Russia: Economic conditions deteriorate as manufacturing PMI drops to 11-month low and services sector contracts

The manufacturing Purchasing Managers’ Index (PMI) produced by IHS Markit slid from 49.8 in May to 48.6 in June, marking the third consecutive month of deterioration and the lowest reading since July 2018. As a result, the index moved further below the critical 50-point mark, signaling that activity in the manufacturing sector contracted for the second month running.

June’s reading reflected a downturn in new business activity which dropped for the first time in 10 months amid sliding real purchasing power of Russian consumers and weak external demand. This, in turn, led to falling output, which dipped for the first time in nine months. Softening client demand also prompted a faster depletion in backlogs of work and brought about another drop in employment after firms had already shed jobs at the fastest pace in over two years in May. Lastly, on the price front, input costs continued increasing in June, although the rate of inflation moderated to a near two-year low. Firms passed higher input charges on to consumer through higher output prices.

Meanwhile, the IHS Markit Russia Services Business Activity Index fell to 49.7 in June, down from 52.0 in May. As such, the index slid into negative territory, marking the first contraction in business activity across the Russian service sector in over three years. New business fell in June, against the backdrop of dire consumer demand conditions which also had a knock-on effect on output growth and employment levels.

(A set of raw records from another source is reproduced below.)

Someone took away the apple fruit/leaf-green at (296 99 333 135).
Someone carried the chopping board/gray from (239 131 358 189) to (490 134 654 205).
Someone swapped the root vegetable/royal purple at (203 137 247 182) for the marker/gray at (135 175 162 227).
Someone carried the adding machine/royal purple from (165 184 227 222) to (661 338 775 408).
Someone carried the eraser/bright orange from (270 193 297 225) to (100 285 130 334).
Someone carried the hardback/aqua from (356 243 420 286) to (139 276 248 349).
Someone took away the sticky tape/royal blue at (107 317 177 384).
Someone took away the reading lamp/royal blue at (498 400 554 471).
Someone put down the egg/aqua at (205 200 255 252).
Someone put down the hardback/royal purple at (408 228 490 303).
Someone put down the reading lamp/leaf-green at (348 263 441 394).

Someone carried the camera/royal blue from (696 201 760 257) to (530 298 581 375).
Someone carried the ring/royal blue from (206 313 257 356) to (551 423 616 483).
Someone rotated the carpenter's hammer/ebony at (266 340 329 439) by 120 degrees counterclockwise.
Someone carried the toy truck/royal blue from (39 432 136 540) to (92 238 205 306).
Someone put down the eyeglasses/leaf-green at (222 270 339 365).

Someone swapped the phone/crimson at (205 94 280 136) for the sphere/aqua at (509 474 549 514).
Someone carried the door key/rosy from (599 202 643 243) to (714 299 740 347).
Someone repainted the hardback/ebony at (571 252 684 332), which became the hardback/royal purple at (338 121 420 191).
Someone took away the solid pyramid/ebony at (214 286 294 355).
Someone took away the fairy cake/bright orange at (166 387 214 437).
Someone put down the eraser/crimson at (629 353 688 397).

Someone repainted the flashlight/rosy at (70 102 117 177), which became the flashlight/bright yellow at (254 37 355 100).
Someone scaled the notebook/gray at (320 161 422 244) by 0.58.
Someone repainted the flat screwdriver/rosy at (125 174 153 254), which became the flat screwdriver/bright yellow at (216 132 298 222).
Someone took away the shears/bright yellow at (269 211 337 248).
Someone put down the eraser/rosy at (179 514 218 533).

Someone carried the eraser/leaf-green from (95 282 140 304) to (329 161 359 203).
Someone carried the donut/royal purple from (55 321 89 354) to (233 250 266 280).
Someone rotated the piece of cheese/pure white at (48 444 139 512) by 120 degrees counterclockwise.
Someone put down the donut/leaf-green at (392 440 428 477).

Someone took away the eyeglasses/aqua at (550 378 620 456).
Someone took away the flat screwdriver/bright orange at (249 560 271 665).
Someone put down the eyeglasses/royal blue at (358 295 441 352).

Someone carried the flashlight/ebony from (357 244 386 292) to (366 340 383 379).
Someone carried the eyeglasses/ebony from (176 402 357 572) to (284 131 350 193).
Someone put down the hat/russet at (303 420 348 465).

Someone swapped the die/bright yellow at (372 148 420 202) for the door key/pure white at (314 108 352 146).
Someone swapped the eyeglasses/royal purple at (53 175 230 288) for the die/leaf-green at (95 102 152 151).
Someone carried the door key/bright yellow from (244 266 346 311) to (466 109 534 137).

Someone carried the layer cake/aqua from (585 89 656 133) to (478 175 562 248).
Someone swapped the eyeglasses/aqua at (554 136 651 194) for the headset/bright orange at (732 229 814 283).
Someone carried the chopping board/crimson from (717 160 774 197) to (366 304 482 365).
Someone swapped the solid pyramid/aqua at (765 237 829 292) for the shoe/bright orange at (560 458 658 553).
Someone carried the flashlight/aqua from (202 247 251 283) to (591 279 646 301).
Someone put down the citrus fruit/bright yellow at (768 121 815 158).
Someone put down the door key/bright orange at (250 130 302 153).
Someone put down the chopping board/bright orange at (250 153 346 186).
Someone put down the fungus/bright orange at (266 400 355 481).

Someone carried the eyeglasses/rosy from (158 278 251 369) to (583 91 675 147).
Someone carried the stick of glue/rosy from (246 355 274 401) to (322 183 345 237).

Commenting on the report, Sian Jones, an economist at IHS Markit, highlighted deteriorating sentiment in June:

“In line with their manufacturing counterparts, service sector firms signalled lower output expectations, highlighting concerns around client purchasing power and generally weaker demand conditions. At the composite level, private sector firms registered a decline in output and new orders, with manufacturers recording an even faster fall in output than service providers. Meanwhile, rates of input price and output cost inflation softened further from January’s spike, as slower increases in raw material costs and greater pressure to discount charges became apparent.”